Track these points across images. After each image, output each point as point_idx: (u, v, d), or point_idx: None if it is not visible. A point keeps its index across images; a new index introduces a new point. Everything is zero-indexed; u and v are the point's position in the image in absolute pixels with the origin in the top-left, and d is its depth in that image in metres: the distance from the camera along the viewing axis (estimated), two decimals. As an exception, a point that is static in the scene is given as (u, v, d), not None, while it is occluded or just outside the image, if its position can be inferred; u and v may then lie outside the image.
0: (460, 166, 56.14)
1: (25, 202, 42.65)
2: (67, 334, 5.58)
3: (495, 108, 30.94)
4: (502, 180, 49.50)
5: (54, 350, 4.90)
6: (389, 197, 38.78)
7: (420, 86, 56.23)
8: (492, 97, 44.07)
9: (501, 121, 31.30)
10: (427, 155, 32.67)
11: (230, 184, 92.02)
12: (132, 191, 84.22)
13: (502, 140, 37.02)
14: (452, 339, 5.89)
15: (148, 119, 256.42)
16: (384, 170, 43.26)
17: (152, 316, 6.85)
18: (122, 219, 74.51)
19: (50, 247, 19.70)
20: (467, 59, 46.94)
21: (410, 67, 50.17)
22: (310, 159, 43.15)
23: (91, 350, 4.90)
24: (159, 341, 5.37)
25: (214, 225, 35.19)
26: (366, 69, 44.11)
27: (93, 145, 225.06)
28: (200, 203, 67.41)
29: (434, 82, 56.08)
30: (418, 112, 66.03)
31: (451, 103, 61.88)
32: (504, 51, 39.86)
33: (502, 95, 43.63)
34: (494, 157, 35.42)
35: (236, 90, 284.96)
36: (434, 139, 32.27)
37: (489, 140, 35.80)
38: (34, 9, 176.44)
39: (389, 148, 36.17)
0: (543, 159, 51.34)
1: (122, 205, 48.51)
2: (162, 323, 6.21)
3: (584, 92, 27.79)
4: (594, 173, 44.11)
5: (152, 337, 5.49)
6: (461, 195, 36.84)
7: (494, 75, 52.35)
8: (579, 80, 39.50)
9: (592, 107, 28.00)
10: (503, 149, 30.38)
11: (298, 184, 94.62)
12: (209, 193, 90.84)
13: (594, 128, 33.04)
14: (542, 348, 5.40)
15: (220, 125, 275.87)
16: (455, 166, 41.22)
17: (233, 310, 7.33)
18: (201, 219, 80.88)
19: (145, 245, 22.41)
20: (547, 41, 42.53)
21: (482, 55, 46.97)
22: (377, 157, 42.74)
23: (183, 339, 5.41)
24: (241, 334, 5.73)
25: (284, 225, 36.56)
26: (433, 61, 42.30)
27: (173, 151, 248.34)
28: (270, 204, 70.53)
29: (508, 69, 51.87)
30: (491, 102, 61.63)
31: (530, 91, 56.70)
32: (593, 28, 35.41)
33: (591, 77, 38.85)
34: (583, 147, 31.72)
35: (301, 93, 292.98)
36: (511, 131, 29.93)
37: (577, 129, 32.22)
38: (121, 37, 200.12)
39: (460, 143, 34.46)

...

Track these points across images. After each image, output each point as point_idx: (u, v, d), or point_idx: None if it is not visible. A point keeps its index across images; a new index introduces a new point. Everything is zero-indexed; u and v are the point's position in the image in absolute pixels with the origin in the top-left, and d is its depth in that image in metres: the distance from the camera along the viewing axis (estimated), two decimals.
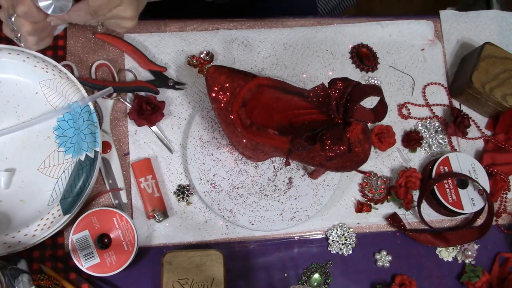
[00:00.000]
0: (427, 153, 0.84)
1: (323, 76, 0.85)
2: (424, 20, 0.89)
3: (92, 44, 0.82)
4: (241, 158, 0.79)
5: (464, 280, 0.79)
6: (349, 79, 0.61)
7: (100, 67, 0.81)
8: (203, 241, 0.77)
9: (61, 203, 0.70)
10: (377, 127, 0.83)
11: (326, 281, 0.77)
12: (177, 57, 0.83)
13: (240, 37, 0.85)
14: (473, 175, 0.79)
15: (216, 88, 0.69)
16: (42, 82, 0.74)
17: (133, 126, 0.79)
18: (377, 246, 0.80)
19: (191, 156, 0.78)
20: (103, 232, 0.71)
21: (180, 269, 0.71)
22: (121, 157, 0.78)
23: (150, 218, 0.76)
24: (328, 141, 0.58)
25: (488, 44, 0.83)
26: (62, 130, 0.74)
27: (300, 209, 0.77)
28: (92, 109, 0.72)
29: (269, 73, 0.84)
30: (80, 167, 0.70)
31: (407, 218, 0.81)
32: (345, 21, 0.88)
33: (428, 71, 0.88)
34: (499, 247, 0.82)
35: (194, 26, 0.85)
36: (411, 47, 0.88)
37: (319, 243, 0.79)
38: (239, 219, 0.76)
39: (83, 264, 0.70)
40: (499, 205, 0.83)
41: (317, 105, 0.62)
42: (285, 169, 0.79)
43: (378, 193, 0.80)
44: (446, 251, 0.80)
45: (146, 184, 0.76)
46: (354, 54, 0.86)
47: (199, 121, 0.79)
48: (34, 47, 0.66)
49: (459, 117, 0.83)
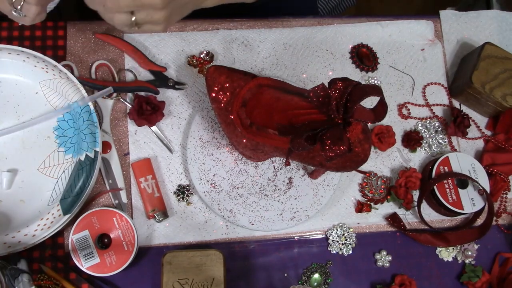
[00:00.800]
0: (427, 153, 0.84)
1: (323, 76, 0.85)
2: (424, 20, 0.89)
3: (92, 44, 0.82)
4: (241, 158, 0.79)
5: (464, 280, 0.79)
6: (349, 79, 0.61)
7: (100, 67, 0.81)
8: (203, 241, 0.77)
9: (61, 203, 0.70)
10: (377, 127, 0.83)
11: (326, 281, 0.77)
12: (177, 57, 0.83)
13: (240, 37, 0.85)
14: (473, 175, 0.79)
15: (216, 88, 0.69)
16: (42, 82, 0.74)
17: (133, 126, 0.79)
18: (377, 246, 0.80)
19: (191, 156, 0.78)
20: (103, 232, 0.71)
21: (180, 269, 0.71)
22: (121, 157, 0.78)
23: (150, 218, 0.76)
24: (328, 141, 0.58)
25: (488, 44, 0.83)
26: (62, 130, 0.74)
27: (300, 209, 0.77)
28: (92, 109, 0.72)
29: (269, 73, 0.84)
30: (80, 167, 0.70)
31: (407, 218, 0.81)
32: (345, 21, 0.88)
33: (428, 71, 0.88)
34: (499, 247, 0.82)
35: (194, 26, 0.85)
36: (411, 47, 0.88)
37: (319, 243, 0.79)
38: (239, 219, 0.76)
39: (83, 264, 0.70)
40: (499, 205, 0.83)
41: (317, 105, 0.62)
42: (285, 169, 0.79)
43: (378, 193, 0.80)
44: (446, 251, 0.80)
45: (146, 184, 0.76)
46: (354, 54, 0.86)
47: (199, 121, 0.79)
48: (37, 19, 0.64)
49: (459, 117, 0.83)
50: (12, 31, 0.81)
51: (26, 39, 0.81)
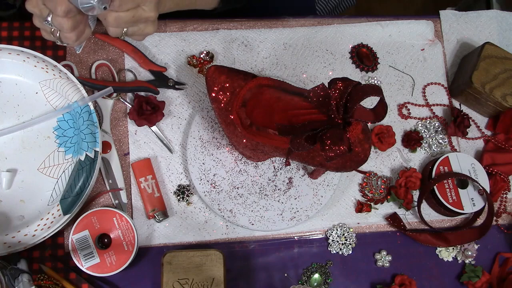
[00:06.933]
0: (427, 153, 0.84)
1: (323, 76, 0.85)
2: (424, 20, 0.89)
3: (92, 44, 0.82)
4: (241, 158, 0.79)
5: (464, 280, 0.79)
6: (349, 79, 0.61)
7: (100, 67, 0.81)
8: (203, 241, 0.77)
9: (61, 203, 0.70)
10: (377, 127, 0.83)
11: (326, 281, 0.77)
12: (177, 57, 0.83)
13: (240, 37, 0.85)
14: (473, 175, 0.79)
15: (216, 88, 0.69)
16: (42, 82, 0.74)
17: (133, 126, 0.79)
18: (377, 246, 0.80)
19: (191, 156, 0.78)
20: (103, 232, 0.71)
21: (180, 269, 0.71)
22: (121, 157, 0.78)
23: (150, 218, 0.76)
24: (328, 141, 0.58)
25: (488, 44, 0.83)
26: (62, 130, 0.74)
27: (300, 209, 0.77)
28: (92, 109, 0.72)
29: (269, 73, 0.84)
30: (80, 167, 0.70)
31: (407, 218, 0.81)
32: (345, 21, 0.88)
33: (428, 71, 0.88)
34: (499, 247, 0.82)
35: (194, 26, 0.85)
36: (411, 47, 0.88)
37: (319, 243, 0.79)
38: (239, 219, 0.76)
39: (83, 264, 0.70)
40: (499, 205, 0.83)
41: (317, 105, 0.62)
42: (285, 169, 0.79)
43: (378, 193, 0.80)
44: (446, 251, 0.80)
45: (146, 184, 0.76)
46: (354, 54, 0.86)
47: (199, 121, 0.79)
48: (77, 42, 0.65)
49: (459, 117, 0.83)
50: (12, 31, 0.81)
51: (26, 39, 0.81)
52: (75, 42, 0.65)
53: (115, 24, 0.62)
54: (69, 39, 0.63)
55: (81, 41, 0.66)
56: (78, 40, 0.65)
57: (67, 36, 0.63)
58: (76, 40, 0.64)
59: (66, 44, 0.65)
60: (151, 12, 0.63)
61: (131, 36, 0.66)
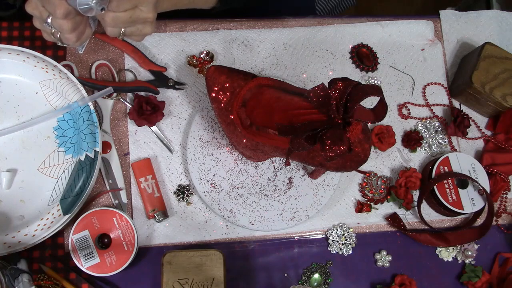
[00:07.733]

==

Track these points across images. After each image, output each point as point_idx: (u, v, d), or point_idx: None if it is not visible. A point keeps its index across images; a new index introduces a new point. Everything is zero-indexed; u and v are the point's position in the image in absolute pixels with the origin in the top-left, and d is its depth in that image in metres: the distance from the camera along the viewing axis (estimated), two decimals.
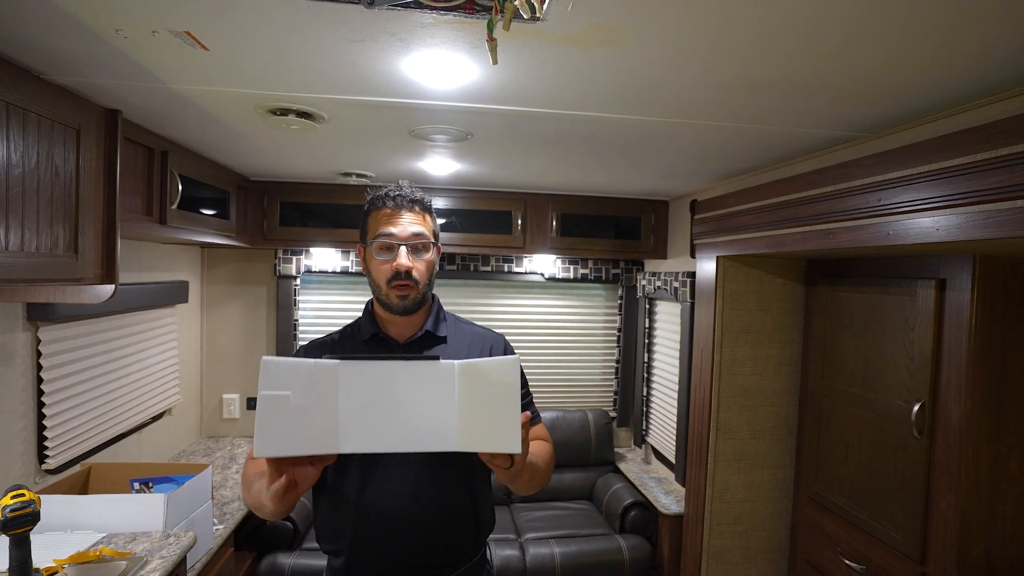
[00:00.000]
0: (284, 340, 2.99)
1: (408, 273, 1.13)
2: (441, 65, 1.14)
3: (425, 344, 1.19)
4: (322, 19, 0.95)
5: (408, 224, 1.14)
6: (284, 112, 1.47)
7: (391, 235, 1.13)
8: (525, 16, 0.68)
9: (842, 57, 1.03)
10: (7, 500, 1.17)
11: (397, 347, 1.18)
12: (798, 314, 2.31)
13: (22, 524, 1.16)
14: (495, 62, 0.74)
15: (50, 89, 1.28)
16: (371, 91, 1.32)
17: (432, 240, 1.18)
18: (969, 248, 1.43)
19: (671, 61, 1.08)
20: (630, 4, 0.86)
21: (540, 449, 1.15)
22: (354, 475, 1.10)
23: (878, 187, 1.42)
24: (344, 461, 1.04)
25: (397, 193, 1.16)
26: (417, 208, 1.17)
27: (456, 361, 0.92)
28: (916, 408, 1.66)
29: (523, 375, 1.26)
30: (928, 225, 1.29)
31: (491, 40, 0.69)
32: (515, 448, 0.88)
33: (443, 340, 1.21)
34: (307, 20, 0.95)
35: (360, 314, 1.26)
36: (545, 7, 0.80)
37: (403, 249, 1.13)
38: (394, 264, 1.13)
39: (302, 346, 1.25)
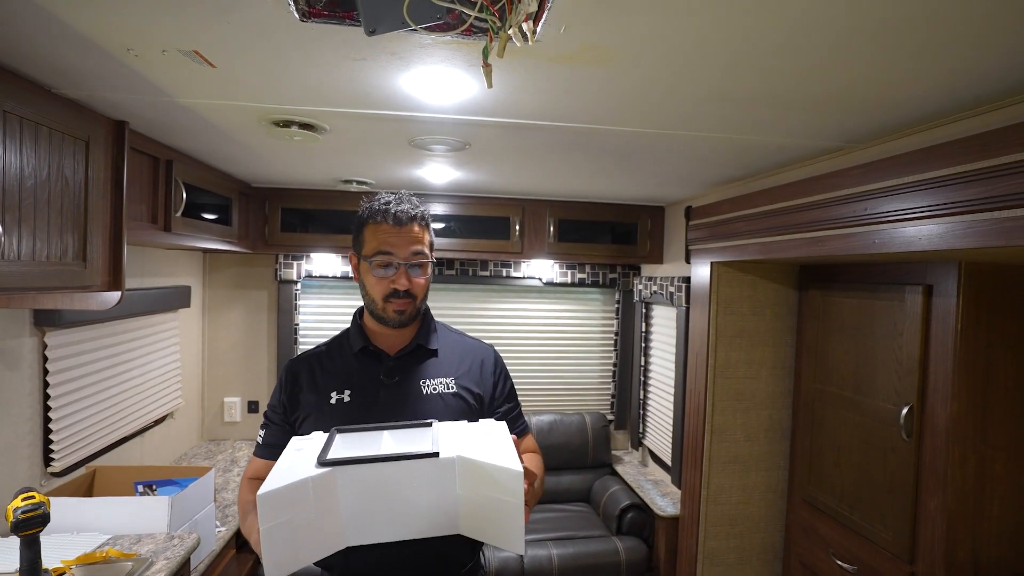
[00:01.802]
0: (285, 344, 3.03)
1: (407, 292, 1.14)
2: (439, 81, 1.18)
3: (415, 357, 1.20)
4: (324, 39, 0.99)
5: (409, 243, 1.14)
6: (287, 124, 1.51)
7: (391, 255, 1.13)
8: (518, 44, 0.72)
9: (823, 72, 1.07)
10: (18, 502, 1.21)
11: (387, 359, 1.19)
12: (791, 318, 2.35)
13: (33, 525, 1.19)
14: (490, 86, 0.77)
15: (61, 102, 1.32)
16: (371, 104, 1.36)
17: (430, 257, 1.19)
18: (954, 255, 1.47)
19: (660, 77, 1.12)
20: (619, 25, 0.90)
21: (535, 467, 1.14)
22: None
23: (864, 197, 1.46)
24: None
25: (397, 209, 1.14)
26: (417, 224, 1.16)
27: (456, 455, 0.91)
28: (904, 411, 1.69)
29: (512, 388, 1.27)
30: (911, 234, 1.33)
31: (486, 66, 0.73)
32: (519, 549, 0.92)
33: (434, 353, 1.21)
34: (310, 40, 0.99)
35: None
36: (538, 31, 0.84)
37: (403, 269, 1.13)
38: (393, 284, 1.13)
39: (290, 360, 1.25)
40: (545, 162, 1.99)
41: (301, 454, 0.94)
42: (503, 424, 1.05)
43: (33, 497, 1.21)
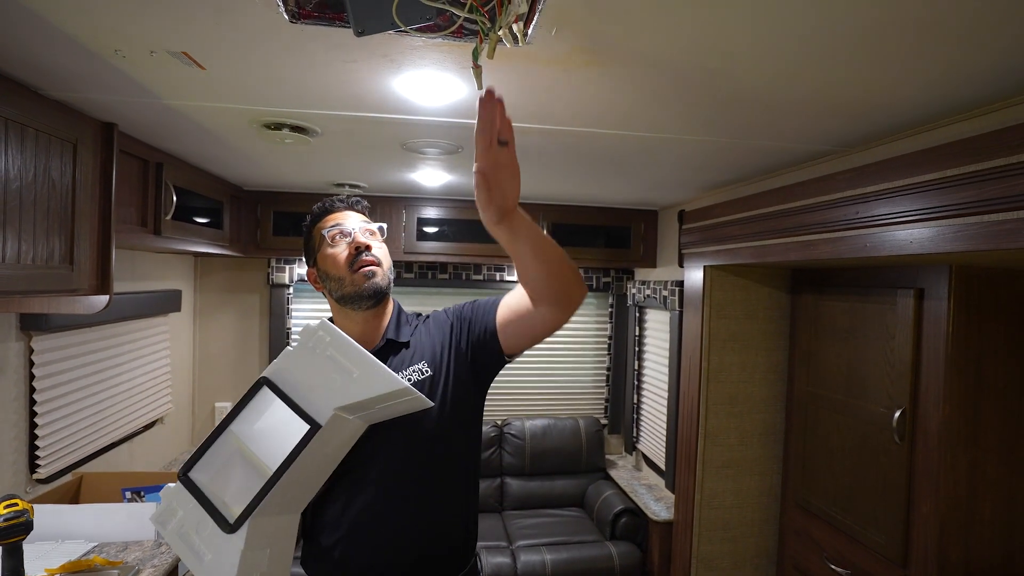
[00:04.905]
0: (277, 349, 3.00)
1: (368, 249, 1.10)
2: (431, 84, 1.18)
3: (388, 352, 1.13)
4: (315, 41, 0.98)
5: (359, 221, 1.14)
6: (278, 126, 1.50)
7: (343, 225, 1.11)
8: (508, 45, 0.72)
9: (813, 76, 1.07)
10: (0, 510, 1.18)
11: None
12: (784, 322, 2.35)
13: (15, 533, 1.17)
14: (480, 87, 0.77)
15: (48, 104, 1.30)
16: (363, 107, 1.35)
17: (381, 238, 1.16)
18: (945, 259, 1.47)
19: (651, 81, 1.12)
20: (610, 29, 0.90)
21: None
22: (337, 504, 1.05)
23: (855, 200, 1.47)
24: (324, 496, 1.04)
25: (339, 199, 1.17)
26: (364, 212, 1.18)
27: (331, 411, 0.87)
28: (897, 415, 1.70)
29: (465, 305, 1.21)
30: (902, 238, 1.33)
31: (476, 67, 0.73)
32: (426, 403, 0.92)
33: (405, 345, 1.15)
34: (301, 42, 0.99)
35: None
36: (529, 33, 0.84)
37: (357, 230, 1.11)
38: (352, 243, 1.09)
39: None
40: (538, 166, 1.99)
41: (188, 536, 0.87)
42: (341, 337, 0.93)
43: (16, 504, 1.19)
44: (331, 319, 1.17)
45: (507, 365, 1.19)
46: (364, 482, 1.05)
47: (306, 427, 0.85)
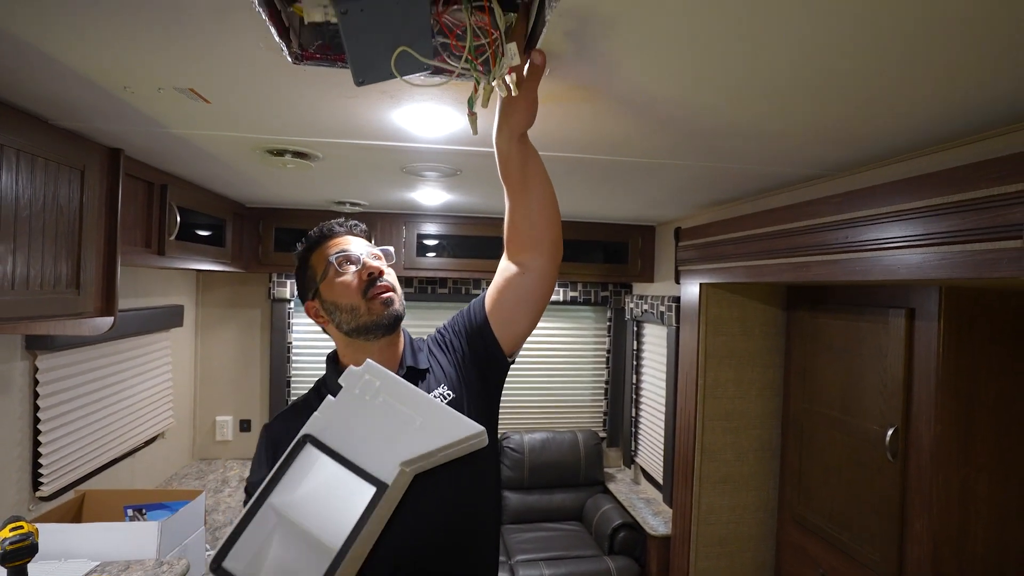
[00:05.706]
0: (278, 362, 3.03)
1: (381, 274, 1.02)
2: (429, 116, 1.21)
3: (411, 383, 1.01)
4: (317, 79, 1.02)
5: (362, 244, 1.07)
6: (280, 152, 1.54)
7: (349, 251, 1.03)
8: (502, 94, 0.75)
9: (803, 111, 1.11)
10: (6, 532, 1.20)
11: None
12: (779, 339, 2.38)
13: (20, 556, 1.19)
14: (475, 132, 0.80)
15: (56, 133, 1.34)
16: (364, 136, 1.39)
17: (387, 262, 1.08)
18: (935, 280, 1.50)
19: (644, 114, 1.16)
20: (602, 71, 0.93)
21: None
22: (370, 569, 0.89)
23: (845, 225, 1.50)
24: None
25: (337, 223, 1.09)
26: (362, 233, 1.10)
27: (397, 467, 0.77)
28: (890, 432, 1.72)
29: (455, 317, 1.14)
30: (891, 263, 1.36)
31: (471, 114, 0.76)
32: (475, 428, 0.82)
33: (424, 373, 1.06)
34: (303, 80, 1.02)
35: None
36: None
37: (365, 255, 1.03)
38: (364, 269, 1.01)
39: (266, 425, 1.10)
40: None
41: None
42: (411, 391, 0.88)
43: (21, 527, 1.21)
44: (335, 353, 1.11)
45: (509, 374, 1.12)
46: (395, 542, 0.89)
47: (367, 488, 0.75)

• Brief:
Everything from the line with "53: (115, 24, 0.62)" down to the line with "[00:07.733]" in the data above should be copied exactly, with both end lines kept and the pictures left out.

• Solution to the problem:
53: (115, 24, 0.62)
54: (69, 39, 0.63)
55: (81, 41, 0.66)
56: (78, 40, 0.65)
57: (67, 36, 0.63)
58: (76, 40, 0.64)
59: (66, 44, 0.65)
60: (151, 12, 0.63)
61: (131, 36, 0.66)
[00:07.733]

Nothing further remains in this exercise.